A bridge over sweet-flowing water rebuilt itself with the grinding of stone against climbing, piling stone.
The wind of those wings buffeted his face, almost uprooted him.
LOOK, It said.
He looked. A city, empty but whole. Clear water gleaming in canals, waves bobbing abandoned barges and knocking them against clean docks and the piers of marble bridges. A young woman, an adventurer, stood in the midst of it, staring wide-eyed. Alone.
(There were men and women deep asleep, lying in the largest and steadiest of the buildings, where they had been moved for safety before the rotting city was abandoned, before they were abandoned. Now they began to wake up. Semira couldn’t see this, didn’t know to be glad of it. But they woke.)
The Grace of Turning Back departed Nurathaipolis.
It had returned all that It could. All that had been lost, cursed by mistake.
What had been given freely, It must take. Like any good thing in this curse-strewn world (any miracle, any impossibility), It had to be created, not by accident; not merely occurring but shaped through sacrifice.
Still, with one last smooth downbeat of Its wings, an azure feather slipped loose. Falling, it brushed someone’s cheek. Someone who, for a moment, became Aniver again.
* * *
Sunlight, falling in a long angle from left to right. Birdsong. Human songs. Coarser voices, far away. The scent of flowers, not many but close by. The scent of herbs and savory broth, from even closer.
Eyelids, heavy and a little dry, lifted higher. Sun glowed over stone walls from a win
dow beside him. Its light gilded white cloth, linen bedclothes, not very substantial or weighty on his chest and legs. Comfortable.
The wealth of new information almost overwhelmed him. He shut his eyes but couldn’t close his ears, couldn’t stop feeling his skin.
Silence to the right of him, so sudden and complete that he knew, instinctively, it was produced through conscious decision. A person sat there.
He looked towards her. A woman with dark hair, pale eyes, and a complexion somewhat in between, neither dark nor light, marked with lines that were heavier around her eyes than her mouth. Her lips pulled in a small smile.
“Good morning,” she said.
“Good morning.” More taxing to remember the words than it should have been—somehow he remembered that, the ease which with things could be said.
“Good afternoon, properly,” the woman added.
“Oh.”
She seemed to wait for something. Her smile changed—becoming flatter, while still resembling a smile. “What, no ‘Who am I’?”
“No... .Why should I ask that?”
She snorted violently. “Are you completely incurious?”
“I don’t think there is an answer.”
She sat back, regarding him as he observed her. “It is one thing to awaken not knowing who you are. Quite another to awaken and know you are no one.”

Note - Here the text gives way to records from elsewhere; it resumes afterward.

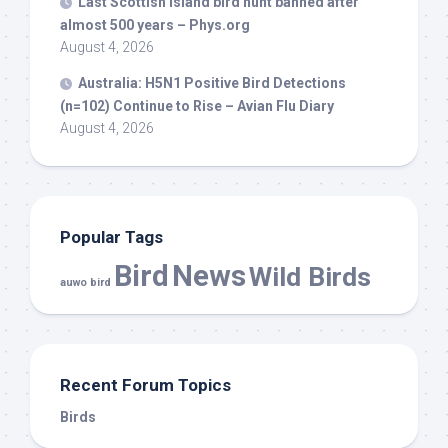
Last Scottish island
bird
hunt banned after
almost 500 years – Phys.org
August 4, 2026
Australia: H5N1 Positive
Bird
Detections
(n=102) Continue to Rise – Avian Flu Diary
August 4, 2026
Popular Tags
Bird
News
Wild Birds
auwo bird
Recent Forum Topics
Birds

There was a mirror on one wall; he saw himself in it. Similar to her—somewhat darker hair, paler skin, taller and thinner body in a soft white shirt. A mark stood out against his high forehead: a circle.
Seeing his face should have been inherently interesting, he supposed, but all he felt was a vague disquiet at how very uninteresting everything was.
And he realized he was being rude. He turned back to the woman. “Who are you?”
Her grave expression became softer. “Lisandra. A teacher... to someone you once were. A wizard’s tutor.” Leaning close, she reached out and traced the circle marked on his skin. It was a solemn, tender gesture—and a brief one, as she pulled away and said briskly, “How are you feeling?”
Like nothing. “All right, actually.” He pushed back the covers and felt a wash of cooler air over his body. “How should I feel?” He frowned. “What happened to me?”